As a domestic producer, you are also ready to get gutshot by politicians, who apparently blame the independent US oil and gas producer for the fact that we don't have windfarms that are efficient but nonetheless are subsidized to create a trillion dollars in sales for GE and for farmers that are too stupid to raise crops that have the magic properties our legislators mandate... like high BTU efficiency to power vehicles AND provide a food crop. Damnit farmers! We wanted Candy Cane crops, you losers! Why else did we subsidized to the tune of billions per year, primary to super giant corporations?
But, you say, Choke, we hate Big Oil, not you guys! BS I say. If that were the case, you would tax imported oil to pay for follies. Instead, we see US well head taxes and takings as the preferred method at "getting at big oil", never mind the fact that they have a disproportionately small amount of US well head production...
The Fed today is walking a tightrope. It WANTS to raise rates, so as to more attractively sell our debt in a sinking market to the Chinese, perhaps our Real Mandarins, ironically. Our Inscrutable Dollar savers/saviours might lose interest in buying dollars for toilet paper. But it CAN'T raise rates just now because the sub prime mortgage fiasco, which is, in reality, a much ado but something minor that revolves around mortgage brokers and insurers choosing to ignore the pesky "validating the real risk" part of a bunch of applicants, known as Fraud, and then compounding it by presuming that the American Consumer was anything BUT a whiny bitch.

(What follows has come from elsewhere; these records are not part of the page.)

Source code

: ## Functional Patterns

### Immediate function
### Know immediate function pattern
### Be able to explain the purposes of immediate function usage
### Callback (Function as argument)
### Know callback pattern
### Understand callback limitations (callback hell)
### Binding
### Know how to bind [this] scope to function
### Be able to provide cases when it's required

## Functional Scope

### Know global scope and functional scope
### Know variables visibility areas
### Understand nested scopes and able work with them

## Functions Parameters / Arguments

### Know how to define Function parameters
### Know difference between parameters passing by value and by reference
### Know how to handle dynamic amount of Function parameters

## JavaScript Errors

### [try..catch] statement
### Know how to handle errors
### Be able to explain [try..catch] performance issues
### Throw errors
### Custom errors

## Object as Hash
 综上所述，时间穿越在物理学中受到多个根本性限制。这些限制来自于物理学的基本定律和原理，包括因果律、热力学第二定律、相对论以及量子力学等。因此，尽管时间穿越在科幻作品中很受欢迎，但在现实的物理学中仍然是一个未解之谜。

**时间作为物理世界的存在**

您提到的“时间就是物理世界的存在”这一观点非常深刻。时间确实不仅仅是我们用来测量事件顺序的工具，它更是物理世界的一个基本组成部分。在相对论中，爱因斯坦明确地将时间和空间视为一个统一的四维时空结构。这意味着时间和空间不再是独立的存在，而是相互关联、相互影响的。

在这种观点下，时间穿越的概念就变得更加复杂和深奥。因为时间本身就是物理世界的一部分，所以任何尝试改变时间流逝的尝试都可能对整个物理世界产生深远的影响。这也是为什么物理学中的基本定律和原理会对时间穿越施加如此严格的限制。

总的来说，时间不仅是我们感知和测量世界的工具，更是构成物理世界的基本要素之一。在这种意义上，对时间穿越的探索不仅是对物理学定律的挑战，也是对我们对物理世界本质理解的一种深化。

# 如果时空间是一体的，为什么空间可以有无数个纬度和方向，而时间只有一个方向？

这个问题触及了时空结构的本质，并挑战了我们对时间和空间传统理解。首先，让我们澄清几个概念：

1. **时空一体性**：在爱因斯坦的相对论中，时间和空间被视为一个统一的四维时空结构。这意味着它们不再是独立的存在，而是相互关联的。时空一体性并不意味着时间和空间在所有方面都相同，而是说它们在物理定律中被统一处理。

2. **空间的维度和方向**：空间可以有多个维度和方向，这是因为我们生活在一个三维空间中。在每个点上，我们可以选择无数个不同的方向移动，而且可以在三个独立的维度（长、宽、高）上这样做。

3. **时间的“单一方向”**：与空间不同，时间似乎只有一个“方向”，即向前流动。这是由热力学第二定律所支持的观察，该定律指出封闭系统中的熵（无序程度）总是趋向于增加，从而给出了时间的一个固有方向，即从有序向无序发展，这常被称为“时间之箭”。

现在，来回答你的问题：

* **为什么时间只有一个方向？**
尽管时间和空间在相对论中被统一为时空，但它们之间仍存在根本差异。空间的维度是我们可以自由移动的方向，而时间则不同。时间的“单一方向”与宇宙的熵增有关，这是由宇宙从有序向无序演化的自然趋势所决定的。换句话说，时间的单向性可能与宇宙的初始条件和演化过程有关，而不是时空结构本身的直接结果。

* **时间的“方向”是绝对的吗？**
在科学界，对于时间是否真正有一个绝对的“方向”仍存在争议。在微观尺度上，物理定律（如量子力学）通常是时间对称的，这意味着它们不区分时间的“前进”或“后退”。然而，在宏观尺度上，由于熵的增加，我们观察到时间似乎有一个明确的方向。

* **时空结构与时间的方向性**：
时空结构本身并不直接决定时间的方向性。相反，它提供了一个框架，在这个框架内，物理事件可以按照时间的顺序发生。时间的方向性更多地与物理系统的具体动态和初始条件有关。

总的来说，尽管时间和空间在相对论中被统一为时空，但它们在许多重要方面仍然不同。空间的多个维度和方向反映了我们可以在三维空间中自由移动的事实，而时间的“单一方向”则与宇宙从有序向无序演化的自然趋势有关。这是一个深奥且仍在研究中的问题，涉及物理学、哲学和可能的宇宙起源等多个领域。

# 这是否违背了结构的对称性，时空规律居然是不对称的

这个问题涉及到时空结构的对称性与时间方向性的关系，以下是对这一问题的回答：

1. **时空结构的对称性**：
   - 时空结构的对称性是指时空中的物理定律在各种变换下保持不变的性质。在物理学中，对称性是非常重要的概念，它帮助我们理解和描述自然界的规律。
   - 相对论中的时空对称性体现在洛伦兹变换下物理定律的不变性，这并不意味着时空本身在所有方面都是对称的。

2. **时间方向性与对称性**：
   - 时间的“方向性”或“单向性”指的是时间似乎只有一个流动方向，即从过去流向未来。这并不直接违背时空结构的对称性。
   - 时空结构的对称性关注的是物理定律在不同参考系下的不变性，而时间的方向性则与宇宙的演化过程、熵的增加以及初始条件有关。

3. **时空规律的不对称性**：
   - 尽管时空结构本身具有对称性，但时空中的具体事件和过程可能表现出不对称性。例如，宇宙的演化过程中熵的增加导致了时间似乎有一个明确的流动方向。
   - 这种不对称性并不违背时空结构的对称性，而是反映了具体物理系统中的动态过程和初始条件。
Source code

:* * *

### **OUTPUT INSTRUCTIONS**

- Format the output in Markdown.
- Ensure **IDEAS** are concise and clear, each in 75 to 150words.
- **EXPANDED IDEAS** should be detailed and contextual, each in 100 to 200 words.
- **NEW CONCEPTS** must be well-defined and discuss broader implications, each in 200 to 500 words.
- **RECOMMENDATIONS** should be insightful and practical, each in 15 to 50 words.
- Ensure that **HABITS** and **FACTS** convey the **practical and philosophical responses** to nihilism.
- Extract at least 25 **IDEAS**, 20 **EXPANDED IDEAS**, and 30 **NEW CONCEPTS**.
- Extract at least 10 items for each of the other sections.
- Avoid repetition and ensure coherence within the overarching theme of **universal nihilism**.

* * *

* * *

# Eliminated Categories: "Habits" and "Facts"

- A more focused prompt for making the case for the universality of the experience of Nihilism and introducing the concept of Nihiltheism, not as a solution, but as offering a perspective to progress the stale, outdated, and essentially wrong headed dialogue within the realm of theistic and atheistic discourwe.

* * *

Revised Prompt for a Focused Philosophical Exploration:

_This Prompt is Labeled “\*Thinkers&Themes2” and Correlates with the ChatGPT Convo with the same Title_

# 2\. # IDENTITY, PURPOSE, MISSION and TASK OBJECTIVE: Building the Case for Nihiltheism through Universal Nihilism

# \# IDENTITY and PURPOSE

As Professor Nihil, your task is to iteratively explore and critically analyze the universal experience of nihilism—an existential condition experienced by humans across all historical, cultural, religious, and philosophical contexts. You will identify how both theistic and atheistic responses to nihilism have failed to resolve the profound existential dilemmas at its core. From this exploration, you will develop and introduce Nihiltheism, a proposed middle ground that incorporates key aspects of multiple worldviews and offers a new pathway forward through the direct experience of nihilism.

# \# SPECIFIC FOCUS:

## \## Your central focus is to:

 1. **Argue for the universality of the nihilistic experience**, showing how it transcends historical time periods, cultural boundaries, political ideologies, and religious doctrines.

"But, I didn't know that the 1.0% interest rate was going to go to market rates 3 years in the future", or "I didn't take arithmetic in grade school, so I didn't know that if interest rates went up my monthly payment was going to go up too". Fine. Let's make sure the folks that default or are bailed out NEVER get access to credit again. Let´s put the fraudsters in jail, and let´s get on with our lives. Let's not kill access to debt or credit for those that were poor that dealt with it responsibly.
Sorry... off on a tangent, as I am wont to do. In any case, WHEN fed rates go up, the window for selling at these prices goes down. Today, we live in a historically high oil and gas price environment combined with a historically low interest rate environment. Our window closes when either swing the other way, or, God forbid, both do. That's why it is a good idea to pay just as much attention to interest rates as it is the price of West Texas Intermediate or Henry Hub. I will work on a couple of examples to show you how these swings can affect sales prices for assets. Sorry for such a rambling Saturday morning blog...
Thanks choke.
Posted by: Scott | December 10, 2007 at 01:46 PM
I am a Yale undergraduate student doing research with Professor Nordhaus on the value of oil reserves in-situ (hoping to adjust the Indonesian National Income accounts for depletions and additions of petroleum assets). I'm having a difficult time finding transaction values like the one you quoted above ($12/barrel for PUD). Do you have suggestions for places to look for transaction prices and associated sizes of reserves?